Exercise goal: Copy all of the following lines exactly as they appear, without changing anything.

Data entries

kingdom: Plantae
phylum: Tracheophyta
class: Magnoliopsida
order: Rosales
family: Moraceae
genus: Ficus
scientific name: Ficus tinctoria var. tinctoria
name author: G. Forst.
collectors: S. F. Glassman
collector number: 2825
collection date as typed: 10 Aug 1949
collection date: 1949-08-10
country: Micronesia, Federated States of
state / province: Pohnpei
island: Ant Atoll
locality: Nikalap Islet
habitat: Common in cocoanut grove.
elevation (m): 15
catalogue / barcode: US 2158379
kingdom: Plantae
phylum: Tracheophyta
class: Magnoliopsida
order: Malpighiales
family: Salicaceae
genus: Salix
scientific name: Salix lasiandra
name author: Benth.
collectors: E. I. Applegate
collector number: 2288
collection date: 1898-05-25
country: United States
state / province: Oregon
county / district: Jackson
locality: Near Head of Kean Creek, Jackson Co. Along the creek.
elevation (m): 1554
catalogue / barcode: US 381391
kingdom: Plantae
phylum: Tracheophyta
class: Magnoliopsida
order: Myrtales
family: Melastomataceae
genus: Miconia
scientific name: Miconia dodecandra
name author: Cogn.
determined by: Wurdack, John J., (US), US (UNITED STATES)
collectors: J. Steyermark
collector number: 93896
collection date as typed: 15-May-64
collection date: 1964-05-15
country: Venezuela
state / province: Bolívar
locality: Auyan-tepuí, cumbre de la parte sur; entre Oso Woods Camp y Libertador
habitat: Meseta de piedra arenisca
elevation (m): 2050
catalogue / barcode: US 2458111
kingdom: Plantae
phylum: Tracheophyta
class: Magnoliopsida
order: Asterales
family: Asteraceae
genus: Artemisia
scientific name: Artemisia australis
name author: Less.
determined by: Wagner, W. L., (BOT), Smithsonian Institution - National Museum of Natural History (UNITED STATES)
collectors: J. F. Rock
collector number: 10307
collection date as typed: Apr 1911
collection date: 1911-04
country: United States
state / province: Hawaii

Task solution:
kingdom: Plantae
phylum: Tracheophyta
class: Magnoliopsida
order: Rosales
family: Moraceae
genus: Ficus
scientific name: Ficus tinctoria var. tinctoria
name author: G. Forst.
collectors: S. F. Glassman
collector number: 2825
collection date as typed: 10 Aug 1949
collection date: 1949-08-10
country: Micronesia, Federated States of
state / province: Pohnpei
island: Ant Atoll
locality: Nikalap Islet
habitat: Common in cocoanut grove.
elevation (m): 15
catalogue / barcode: US 2158379
kingdom: Plantae
phylum: Tracheophyta
class: Magnoliopsida
order: Malpighiales
family: Salicaceae
genus: Salix
scientific name: Salix lasiandra
name author: Benth.
collectors: E. I. Applegate
collector number: 2288
collection date: 1898-05-25
country: United States
state / province: Oregon
county / district: Jackson
locality: Near Head of Kean Creek, Jackson Co. Along the creek.
elevation (m): 1554
catalogue / barcode: US 381391
kingdom: Plantae
phylum: Tracheophyta
class: Magnoliopsida
order: Myrtales
family: Melastomataceae
genus: Miconia
scientific name: Miconia dodecandra
name author: Cogn.
determined by: Wurdack, John J., (US), US (UNITED STATES)
collectors: J. Steyermark
collector number: 93896
collection date as typed: 15-May-64
collection date: 1964-05-15
country: Venezuela
state / province: Bolívar
locality: Auyan-tepuí, cumbre de la parte sur; entre Oso Woods Camp y Libertador
habitat: Meseta de piedra arenisca
elevation (m): 2050
catalogue / barcode: US 2458111
kingdom: Plantae
phylum: Tracheophyta
class: Magnoliopsida
order: Asterales
family: Asteraceae
genus: Artemisia
scientific name: Artemisia australis
name author: Less.
determined by: Wagner, W. L., (BOT), Smithsonian Institution - National Museum of Natural History (UNITED STATES)
collectors: J. F. Rock
collector number: 10307
collection date as typed: Apr 1911
collection date: 1911-04
country: United States
state / province: Hawaii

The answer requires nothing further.